Now, confirm that your integratedTests submodule is up to date:

git submodule

This will list the commit hash for all submodules. Check that the integrated tests submodule is on develop and that the commit hash is the same one as the latest GEOSX develop branch points to. If you have somehow fallen behind, go into integratedTests, checkout develop, and pull.

Now go to the integratedTests submodule and check out a branch for your new baselines. It is a good idea to name branch something similar to your feature branch so it is obvious the two branches are related.

cd <integratedTests-path>
git checkout -b user/rebase/newFeature

Go back to your GEOSX build directory and run the integrated tests

cd <build-path>
./geosxats.sh

Confirm that any tests that fail need to be legitimately rebaselined. Arbitrarily changing baselines defeats the purpose of the integrated tests. In your PR discussion, please identify which tests will change and any unusual behavior.

We can now actually rebaseline the tests

./geosxats -a rebaseline

You’ll be prompted to confirm whether rebaselining is required for every integrated test, one at a time, via a [y/n] prompt. Make sure to only answer y to the tests that you actually want to rebaseline, otherwise correct baselines for already passing tests will still be updated and bloat your pull request and repository size.

Confirm that the rebaselines are working as expected, by cleaning the test dir and re-running the checks:

./geosxats -a veryclean
./geosxats

At this point you should pass all the integratedTests. Clean the branch and commit your changes to the baseline branch.

./geosxats -a veryclean
cd <integratedTests-path>
git status
git add *
git commit -m "Updating baselines"
git push

If you haven’t already set up your local branch to point to a remote branch, you will be prompted to do so when attempting to push. You will then want to create a pull request in the integratedTests repository. Once you have merge approval for your PR, you can merge your rebaseline branch into integratedTests/develop.

At this point, you need to get your GEOSX user/feature/newFeature branch pointing to the head commit on integratedTests/develop. We will check out the latest version of the test repo and add it to our feature branch:

cd <integratedTests-path>
git checkout develop
git pull

cd <GEOSX-path>
git add integratedTests
git commit -m "Updating integratedTests hash"
git push

You may also want to run git submodule to confirm the submodule hash is what we expect, the last commit in integratedTests/develop. Once your feature branch passes all Continuous Integration tests, it can be successfully merged into GEOSX/develop.

Tips

Parallel Tests: On some development machines geosxats won’t run parallel tests by default (e.g. on an linux laptop or workstation), and as a result many baselines will be skipped. We highly recommend running tests and rebaselining on an MPI-aware platform.
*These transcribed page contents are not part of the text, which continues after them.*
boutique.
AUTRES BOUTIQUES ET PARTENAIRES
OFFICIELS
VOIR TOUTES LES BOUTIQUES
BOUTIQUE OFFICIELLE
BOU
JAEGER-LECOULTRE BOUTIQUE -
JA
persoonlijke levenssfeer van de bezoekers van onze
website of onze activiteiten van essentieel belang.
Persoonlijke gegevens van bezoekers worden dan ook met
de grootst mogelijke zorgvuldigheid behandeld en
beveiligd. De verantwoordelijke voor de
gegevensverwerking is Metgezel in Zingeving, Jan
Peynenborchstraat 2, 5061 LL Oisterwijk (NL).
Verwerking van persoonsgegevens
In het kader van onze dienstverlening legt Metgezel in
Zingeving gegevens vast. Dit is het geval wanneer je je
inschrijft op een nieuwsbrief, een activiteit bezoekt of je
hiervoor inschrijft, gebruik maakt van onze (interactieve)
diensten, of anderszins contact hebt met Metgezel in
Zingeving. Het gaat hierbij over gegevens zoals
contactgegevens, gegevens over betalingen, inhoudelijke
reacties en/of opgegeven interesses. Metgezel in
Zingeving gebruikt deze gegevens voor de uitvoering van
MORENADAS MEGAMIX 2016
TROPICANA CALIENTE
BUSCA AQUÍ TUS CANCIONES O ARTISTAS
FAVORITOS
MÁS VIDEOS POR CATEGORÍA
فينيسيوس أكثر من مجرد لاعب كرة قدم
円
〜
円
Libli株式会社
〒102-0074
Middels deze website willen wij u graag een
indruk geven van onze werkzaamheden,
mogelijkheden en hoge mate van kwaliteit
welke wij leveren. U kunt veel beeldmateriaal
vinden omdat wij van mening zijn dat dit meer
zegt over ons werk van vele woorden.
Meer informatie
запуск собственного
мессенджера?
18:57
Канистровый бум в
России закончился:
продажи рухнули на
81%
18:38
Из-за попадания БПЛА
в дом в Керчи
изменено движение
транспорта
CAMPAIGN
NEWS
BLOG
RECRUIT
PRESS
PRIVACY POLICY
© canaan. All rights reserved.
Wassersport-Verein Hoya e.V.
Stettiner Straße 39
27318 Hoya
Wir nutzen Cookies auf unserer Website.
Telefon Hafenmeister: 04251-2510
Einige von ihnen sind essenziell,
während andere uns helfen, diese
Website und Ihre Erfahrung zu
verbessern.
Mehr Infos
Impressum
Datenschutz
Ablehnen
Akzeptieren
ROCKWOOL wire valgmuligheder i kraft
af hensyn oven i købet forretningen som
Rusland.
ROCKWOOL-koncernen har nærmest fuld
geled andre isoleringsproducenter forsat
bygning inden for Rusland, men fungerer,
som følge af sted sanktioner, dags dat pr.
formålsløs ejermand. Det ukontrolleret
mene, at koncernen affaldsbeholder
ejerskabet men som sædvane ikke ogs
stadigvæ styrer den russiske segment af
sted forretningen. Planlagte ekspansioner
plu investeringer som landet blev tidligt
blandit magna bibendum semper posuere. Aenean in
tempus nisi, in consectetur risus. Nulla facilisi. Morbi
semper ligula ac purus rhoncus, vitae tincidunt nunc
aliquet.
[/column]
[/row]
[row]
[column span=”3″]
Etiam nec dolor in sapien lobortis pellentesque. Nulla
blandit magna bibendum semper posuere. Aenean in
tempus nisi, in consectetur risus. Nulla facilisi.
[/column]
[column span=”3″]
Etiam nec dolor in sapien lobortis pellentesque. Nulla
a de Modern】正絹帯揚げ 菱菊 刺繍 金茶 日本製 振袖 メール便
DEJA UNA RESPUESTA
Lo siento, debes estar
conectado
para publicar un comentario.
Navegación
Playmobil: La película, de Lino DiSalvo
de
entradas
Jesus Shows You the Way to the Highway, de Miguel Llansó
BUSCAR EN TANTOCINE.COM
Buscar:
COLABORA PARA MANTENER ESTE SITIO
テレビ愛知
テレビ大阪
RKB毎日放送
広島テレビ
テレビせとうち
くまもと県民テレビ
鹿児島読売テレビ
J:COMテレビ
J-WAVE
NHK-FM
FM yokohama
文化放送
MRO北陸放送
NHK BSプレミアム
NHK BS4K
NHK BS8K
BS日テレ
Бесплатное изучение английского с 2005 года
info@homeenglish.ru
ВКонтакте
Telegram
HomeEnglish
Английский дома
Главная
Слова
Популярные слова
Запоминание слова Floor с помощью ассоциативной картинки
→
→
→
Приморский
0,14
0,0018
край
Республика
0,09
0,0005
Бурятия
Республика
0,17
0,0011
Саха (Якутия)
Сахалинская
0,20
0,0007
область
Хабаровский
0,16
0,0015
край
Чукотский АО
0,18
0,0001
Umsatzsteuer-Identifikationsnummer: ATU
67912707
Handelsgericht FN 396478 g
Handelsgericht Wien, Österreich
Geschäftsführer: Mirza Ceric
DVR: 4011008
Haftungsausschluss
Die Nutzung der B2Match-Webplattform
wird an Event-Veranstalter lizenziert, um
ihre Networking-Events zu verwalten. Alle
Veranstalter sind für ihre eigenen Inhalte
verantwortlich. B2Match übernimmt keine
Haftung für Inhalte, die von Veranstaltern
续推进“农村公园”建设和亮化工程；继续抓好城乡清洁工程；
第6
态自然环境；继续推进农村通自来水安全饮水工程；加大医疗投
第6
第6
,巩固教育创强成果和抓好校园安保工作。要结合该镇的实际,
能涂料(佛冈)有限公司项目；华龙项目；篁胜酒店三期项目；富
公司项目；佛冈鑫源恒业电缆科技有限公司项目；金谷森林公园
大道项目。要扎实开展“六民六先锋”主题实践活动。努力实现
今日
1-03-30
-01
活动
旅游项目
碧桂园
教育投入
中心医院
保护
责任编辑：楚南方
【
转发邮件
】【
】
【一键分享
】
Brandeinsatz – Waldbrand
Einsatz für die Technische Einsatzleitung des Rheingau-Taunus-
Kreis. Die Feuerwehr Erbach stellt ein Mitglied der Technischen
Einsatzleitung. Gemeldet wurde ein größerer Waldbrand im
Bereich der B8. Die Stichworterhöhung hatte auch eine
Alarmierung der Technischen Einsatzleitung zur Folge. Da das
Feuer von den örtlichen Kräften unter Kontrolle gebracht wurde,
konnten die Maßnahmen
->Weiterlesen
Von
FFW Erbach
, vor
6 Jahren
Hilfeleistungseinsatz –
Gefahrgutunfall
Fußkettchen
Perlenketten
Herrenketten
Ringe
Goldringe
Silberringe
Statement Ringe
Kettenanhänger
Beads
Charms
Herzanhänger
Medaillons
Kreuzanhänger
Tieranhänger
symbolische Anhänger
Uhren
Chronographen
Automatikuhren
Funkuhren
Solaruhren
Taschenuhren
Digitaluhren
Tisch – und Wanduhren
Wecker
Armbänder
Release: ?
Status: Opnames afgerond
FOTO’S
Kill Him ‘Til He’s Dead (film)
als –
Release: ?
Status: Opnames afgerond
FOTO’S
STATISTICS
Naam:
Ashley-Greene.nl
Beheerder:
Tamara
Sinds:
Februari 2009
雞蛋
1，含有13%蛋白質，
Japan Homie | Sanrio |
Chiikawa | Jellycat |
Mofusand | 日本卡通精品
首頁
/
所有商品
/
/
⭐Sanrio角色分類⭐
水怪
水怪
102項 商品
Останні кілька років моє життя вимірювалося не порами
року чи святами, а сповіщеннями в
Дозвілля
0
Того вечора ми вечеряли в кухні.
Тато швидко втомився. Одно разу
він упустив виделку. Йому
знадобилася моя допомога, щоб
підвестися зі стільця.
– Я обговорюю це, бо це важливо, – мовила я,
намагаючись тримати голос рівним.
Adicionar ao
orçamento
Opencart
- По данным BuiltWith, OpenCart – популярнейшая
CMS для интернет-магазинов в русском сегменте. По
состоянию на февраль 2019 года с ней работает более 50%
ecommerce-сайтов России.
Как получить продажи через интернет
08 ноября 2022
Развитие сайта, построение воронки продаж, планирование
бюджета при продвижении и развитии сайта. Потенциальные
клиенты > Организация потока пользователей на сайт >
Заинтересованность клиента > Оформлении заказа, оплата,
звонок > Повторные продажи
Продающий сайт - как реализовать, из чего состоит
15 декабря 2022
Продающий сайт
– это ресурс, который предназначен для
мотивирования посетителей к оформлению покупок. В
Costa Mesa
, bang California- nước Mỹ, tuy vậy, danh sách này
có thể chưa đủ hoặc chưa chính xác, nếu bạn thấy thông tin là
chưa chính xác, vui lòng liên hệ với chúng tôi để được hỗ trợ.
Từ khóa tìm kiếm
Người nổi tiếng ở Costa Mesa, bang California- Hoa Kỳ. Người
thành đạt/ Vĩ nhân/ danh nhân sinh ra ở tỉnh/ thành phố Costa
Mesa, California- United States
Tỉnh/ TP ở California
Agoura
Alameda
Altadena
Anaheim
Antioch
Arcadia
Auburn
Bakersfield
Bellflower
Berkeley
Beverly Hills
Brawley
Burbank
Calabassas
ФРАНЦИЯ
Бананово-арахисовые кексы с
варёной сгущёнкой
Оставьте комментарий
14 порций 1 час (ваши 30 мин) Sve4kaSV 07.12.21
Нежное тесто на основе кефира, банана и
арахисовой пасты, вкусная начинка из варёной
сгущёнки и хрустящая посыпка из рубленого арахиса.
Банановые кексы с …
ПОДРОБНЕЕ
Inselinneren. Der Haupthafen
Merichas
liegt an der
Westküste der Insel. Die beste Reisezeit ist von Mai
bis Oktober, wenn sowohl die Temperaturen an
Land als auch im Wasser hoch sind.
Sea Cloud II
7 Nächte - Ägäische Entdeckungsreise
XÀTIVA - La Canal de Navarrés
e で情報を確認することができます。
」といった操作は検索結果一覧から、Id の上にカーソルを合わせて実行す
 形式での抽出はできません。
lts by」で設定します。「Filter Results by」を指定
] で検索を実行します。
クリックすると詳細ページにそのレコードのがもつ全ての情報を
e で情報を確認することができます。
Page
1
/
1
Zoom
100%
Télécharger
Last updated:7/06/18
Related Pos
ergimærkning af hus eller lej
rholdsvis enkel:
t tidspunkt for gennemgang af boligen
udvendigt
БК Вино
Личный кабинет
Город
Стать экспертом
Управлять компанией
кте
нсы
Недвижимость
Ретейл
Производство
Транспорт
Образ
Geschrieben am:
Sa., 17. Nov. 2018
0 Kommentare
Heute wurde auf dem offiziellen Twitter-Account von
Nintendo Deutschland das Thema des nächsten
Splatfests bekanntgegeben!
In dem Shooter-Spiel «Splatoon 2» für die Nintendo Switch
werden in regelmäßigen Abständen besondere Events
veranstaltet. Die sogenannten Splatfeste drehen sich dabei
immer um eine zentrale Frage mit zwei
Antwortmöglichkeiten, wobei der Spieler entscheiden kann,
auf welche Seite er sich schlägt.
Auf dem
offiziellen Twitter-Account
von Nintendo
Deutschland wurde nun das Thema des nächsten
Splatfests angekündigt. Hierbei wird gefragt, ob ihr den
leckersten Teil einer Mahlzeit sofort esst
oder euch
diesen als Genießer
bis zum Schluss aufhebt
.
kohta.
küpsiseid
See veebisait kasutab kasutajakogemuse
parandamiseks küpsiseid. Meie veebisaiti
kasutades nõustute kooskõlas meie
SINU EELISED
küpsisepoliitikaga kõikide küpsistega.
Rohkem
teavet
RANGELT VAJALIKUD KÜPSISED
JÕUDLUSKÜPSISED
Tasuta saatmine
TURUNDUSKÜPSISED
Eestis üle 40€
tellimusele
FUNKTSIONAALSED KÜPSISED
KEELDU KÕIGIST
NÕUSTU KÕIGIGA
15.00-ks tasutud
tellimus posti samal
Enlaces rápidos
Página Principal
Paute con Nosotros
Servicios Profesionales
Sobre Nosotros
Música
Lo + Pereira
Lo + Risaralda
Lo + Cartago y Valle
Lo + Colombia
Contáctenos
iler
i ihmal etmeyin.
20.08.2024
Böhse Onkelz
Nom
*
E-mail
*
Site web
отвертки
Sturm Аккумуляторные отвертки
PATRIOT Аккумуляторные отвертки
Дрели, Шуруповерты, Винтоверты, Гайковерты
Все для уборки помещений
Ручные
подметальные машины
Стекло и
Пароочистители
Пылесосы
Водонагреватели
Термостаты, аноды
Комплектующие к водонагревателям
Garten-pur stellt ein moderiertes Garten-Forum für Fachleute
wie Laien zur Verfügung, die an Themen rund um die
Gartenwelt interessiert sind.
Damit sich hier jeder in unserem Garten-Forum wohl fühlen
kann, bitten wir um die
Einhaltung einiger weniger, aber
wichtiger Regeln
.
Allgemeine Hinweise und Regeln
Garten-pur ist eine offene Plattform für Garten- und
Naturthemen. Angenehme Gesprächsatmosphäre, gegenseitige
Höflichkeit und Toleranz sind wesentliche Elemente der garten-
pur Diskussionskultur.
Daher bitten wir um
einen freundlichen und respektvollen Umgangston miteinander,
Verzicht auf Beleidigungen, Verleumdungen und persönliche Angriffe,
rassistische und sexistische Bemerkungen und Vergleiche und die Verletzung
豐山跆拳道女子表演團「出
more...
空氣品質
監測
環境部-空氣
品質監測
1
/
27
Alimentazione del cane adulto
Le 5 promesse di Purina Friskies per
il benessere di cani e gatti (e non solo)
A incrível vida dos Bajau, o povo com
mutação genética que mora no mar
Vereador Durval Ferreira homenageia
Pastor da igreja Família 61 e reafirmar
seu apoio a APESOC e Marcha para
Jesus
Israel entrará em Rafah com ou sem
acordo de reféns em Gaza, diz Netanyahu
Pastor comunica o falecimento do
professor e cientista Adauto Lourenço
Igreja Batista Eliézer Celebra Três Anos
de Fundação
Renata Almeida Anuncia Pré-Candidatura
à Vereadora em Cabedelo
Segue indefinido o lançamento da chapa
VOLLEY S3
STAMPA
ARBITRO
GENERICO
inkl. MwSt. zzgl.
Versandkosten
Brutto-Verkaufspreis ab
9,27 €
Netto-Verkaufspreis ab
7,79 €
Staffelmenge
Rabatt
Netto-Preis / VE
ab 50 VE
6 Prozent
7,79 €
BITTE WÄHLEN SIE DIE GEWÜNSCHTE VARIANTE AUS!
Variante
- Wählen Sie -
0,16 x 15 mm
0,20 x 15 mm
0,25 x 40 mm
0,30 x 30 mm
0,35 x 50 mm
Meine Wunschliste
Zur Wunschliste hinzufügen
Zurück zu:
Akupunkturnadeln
Filtering Checks: A common reason for rebaselining is that you have changed the name of an XML node in the input files. While the baselines may be numerically identical, the restarts will fail because they contain different node names. In this situation, it can be useful to add a filter to the restart check script. If you open integratedTests/geosxats/helpers/restartcheck.py, at line 12 you will find a line:

EXCLUDE_DEFAULT = [".*/commandLine", ".*/schema$", ".*/globalToLocalMap"]

This variable contains paths to be excluded from the restart checks. For example, we recently renamed the XML block <SystemSolverParameters/> to <LinearSolverParameters/>. In doing so, we had to rebaseline every test even though we expected no numerical differences. Temporarily adding the following filter helped us rapidly check this was indeed the case:

EXCLUDE_DEFAULT = [".*/SystemSolverParameters", ".*/LinearSolverParameters", ".*/commandLine", ".*/schema$", ".*/globalToLocalMap"]

You may find this approach useful for quickly filtering tests to distinguish between expected and unexpected failures.